Information →

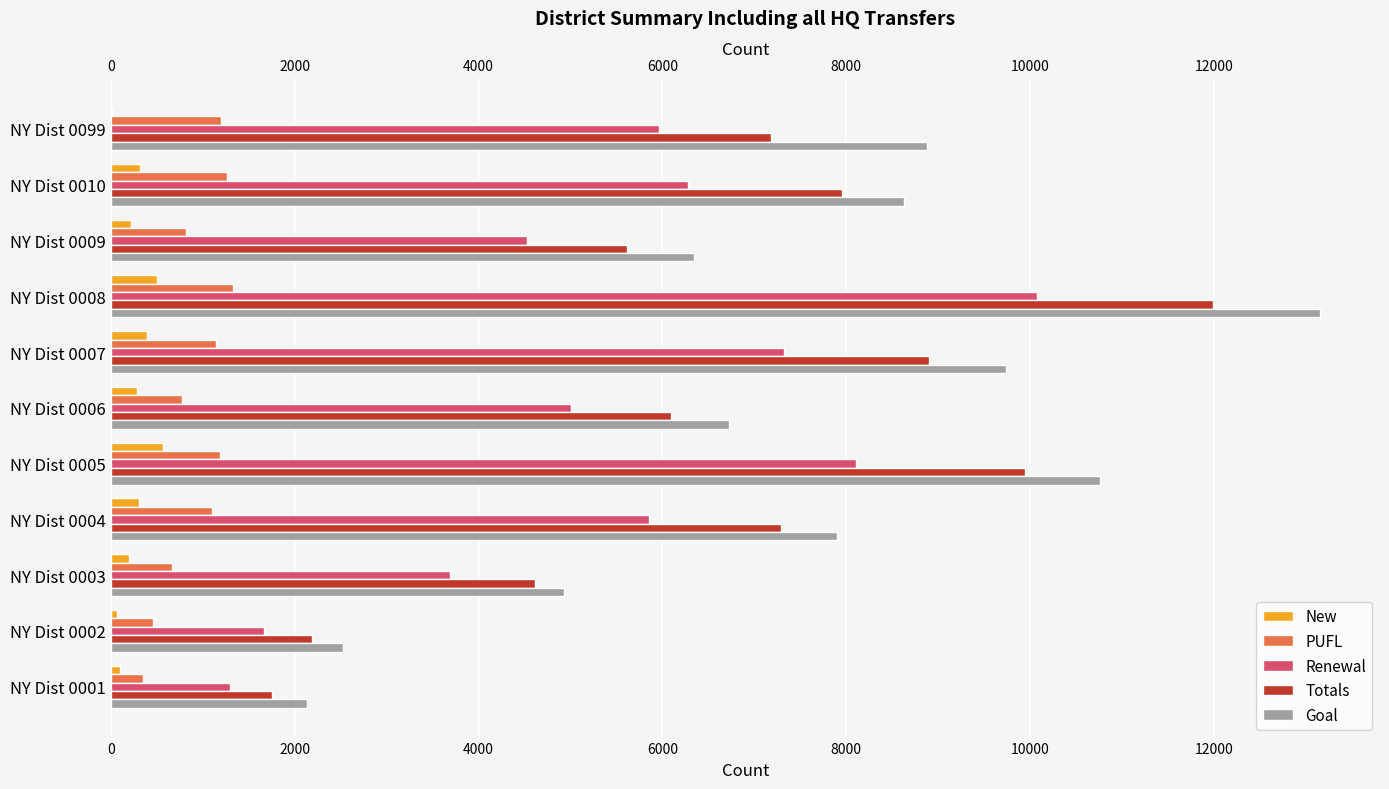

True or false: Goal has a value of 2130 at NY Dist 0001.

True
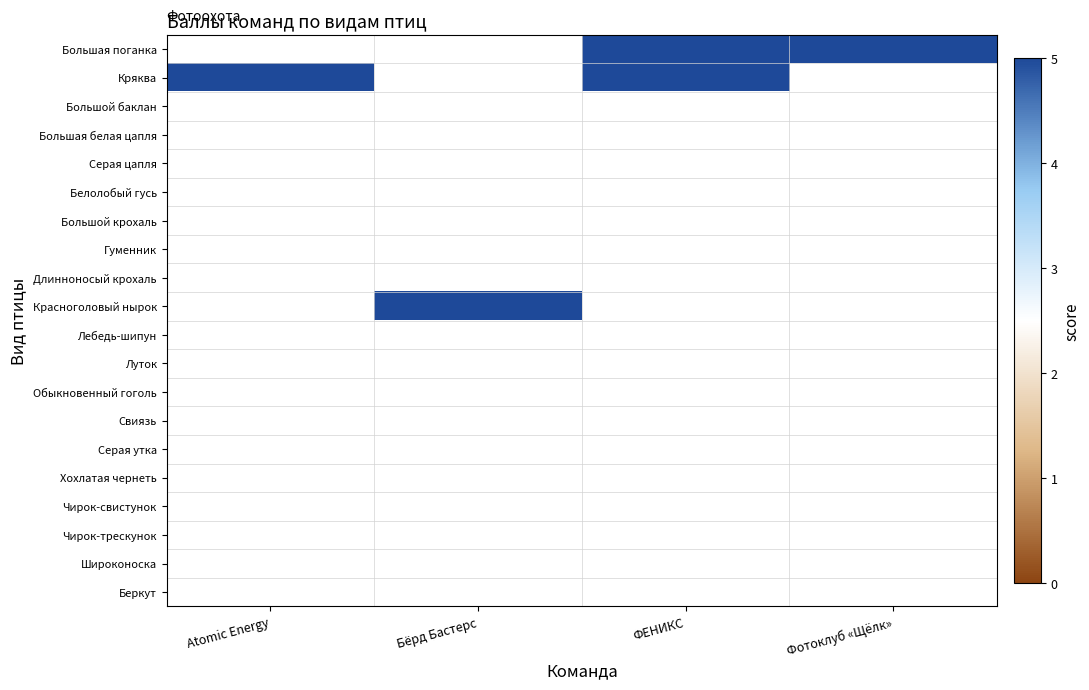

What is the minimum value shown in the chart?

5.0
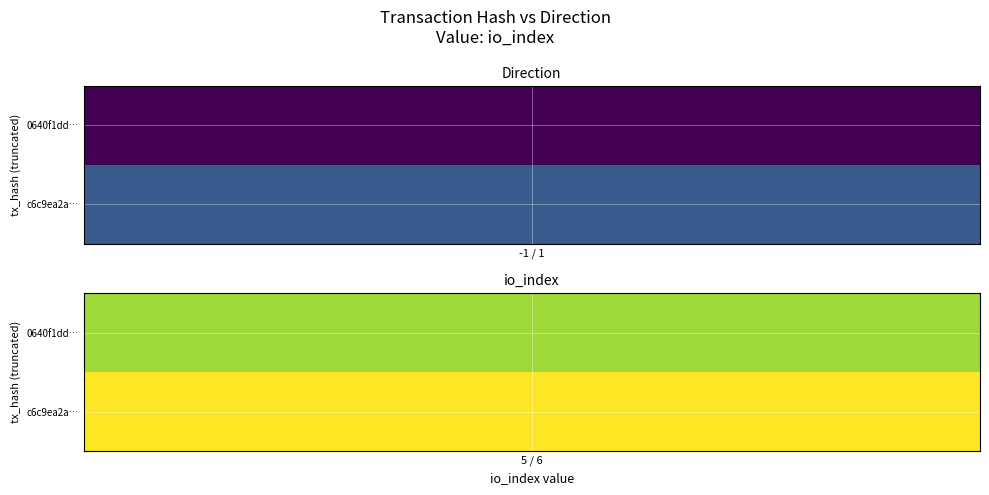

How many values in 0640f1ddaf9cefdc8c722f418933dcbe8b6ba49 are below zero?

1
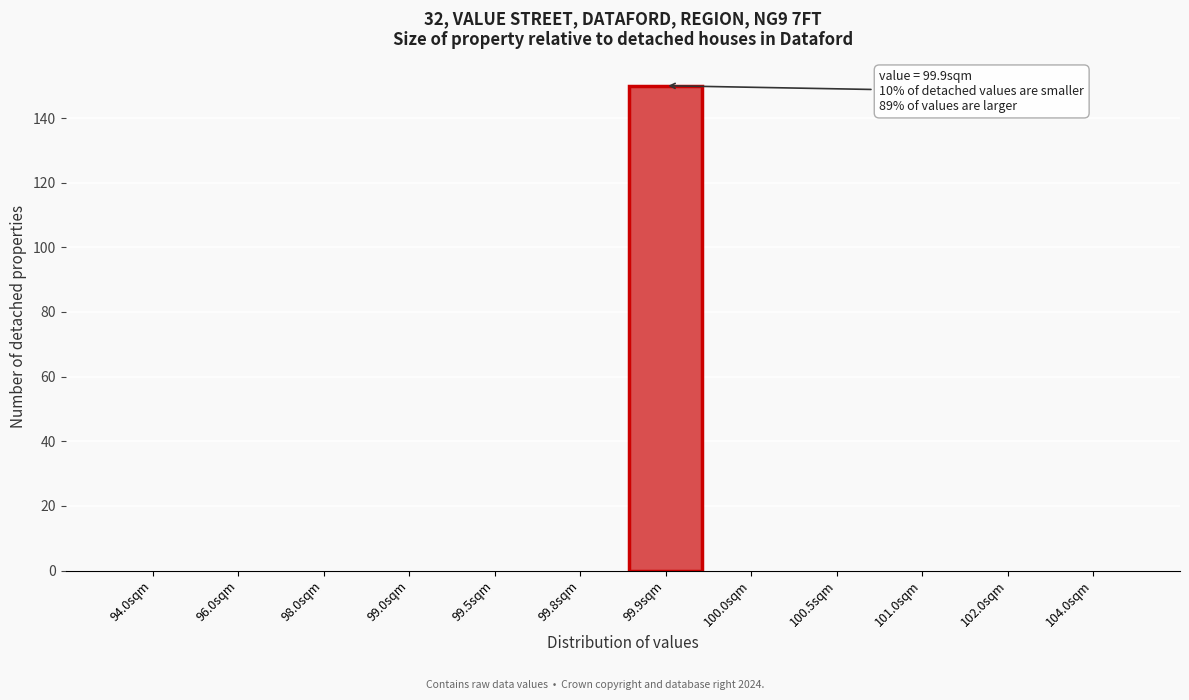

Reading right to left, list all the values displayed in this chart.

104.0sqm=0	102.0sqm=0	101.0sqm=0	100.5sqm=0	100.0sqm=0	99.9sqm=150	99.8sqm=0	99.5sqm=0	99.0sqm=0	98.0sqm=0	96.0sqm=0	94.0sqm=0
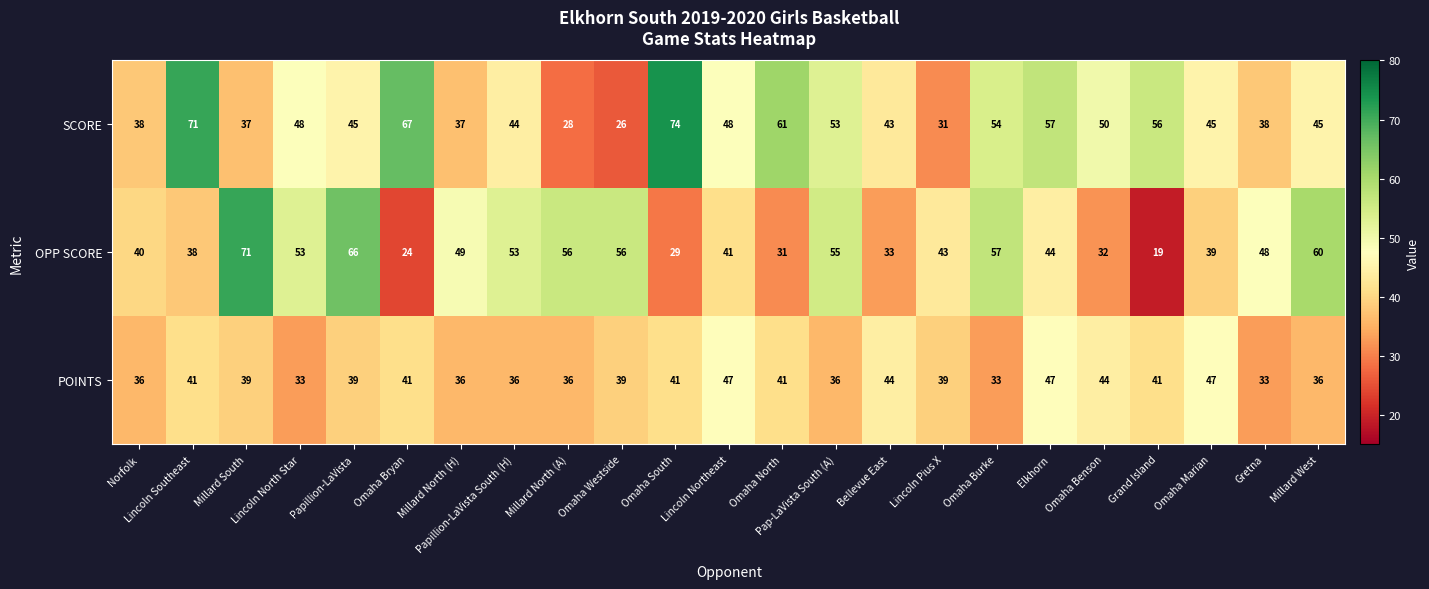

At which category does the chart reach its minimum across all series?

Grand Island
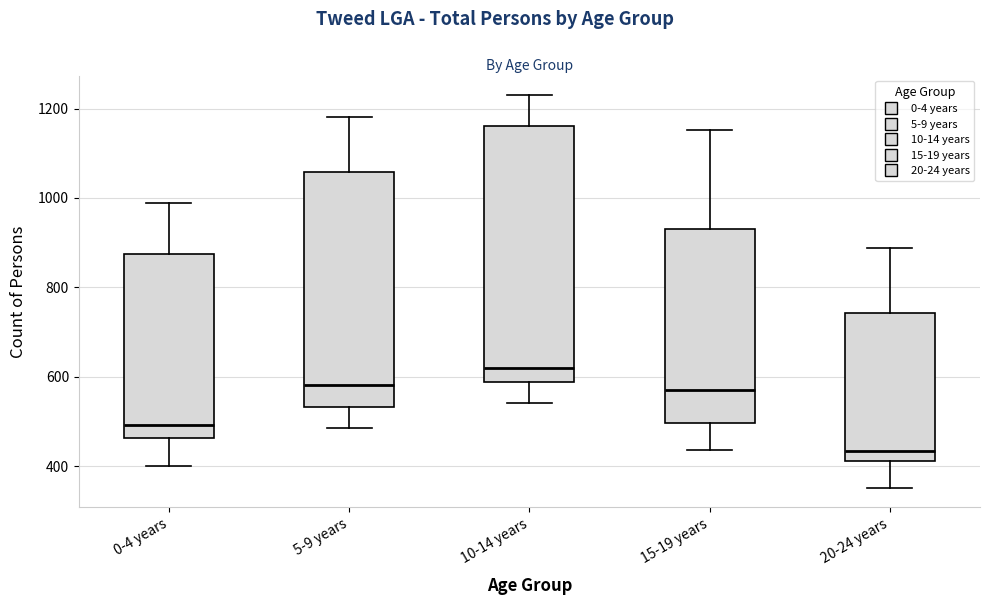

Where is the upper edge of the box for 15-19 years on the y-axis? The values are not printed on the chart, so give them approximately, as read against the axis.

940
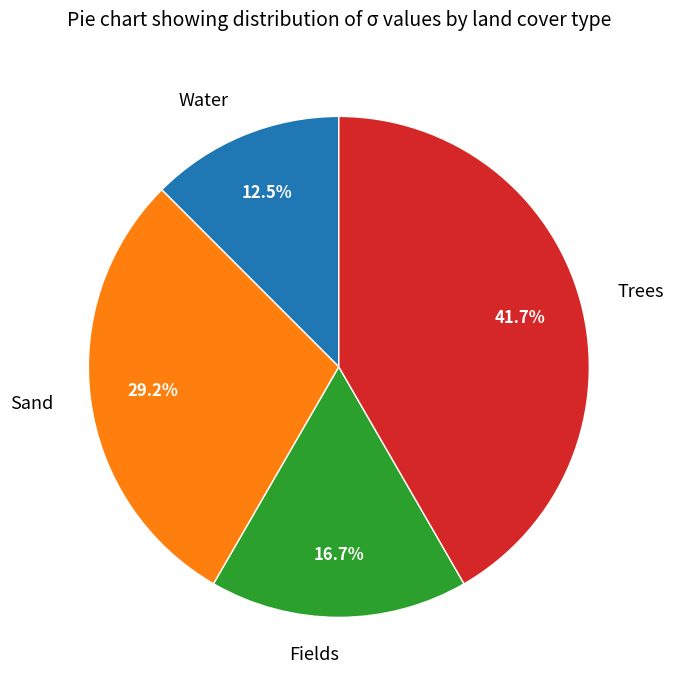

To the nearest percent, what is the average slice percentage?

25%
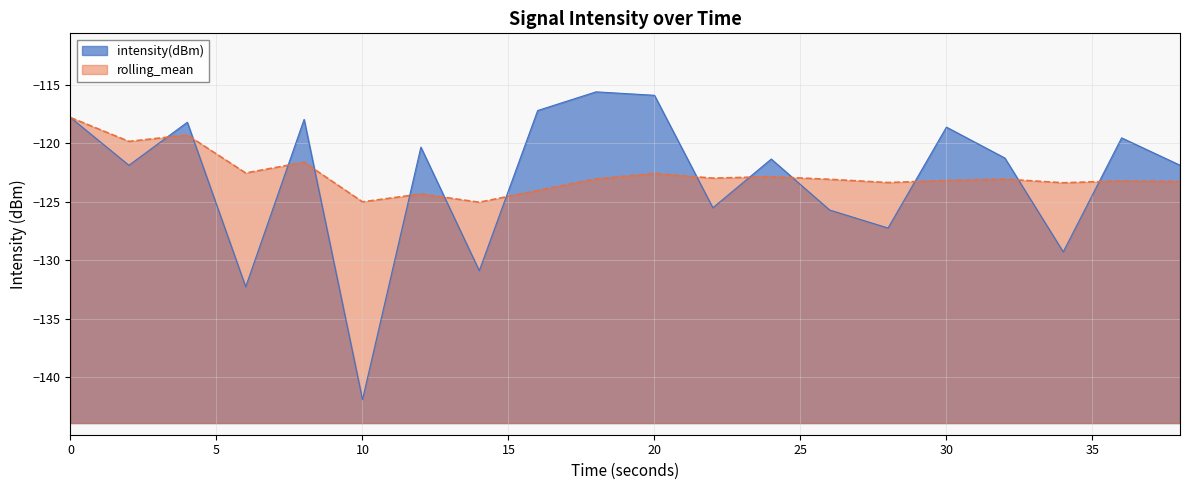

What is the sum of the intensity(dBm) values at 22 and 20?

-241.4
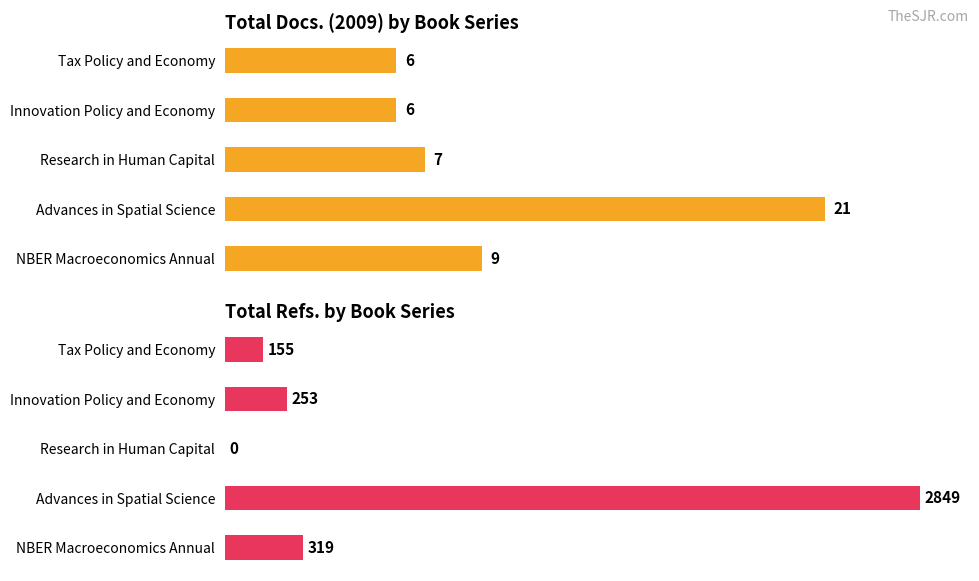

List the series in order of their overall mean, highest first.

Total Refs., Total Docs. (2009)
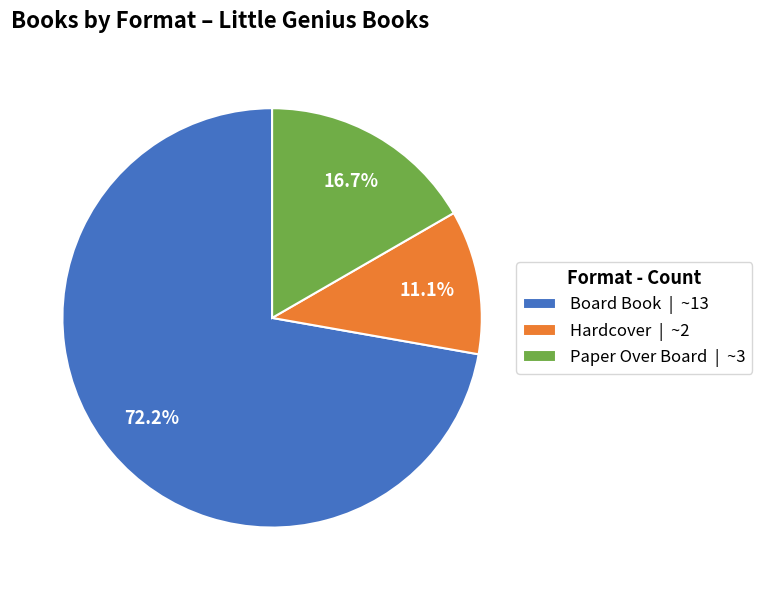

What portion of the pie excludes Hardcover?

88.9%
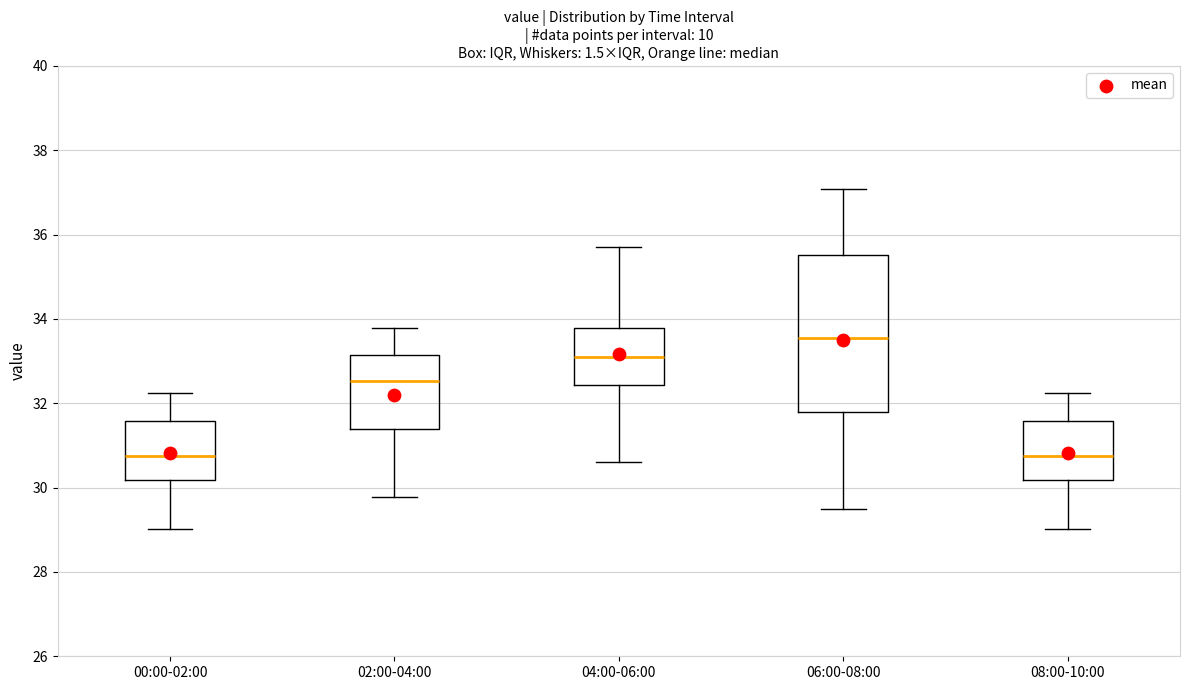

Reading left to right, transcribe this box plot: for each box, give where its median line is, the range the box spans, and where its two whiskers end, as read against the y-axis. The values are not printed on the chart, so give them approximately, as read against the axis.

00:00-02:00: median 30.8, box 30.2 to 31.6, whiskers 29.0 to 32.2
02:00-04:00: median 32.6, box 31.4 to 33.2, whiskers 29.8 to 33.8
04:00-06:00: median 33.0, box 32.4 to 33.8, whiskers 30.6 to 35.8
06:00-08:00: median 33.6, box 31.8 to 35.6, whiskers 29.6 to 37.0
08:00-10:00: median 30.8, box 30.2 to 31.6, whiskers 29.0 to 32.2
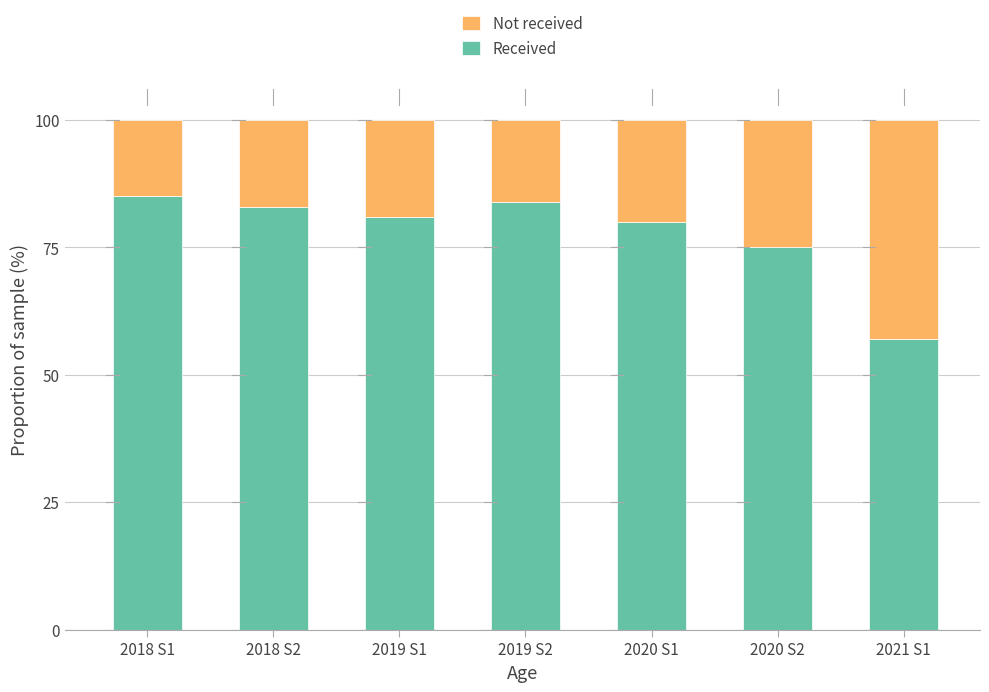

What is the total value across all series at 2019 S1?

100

Task statement →
Reproduce all of the entries above word for word, leaving out the pictures.

Exercise solution →
True or false: Goal has a value of 2130 at NY Dist 0001.

True

What is the minimum value shown in the chart?

5.0

How many values in 0640f1ddaf9cefdc8c722f418933dcbe8b6ba49 are below zero?

1

Reading right to left, list all the values displayed in this chart.

104.0sqm=0	102.0sqm=0	101.0sqm=0	100.5sqm=0	100.0sqm=0	99.9sqm=150	99.8sqm=0	99.5sqm=0	99.0sqm=0	98.0sqm=0	96.0sqm=0	94.0sqm=0

At which category does the chart reach its minimum across all series?

Grand Island

Where is the upper edge of the box for 15-19 years on the y-axis? The values are not printed on the chart, so give them approximately, as read against the axis.

940

To the nearest percent, what is the average slice percentage?

25%

What is the sum of the intensity(dBm) values at 22 and 20?

-241.4

List the series in order of their overall mean, highest first.

Total Refs., Total Docs. (2009)

What portion of the pie excludes Hardcover?

88.9%

Reading left to right, transcribe this box plot: for each box, give where its median line is, the range the box spans, and where its two whiskers end, as read against the y-axis. The values are not printed on the chart, so give them approximately, as read against the axis.

00:00-02:00: median 30.8, box 30.2 to 31.6, whiskers 29.0 to 32.2
02:00-04:00: median 32.6, box 31.4 to 33.2, whiskers 29.8 to 33.8
04:00-06:00: median 33.0, box 32.4 to 33.8, whiskers 30.6 to 35.8
06:00-08:00: median 33.6, box 31.8 to 35.6, whiskers 29.6 to 37.0
08:00-10:00: median 30.8, box 30.2 to 31.6, whiskers 29.0 to 32.2

What is the total value across all series at 2019 S1?

100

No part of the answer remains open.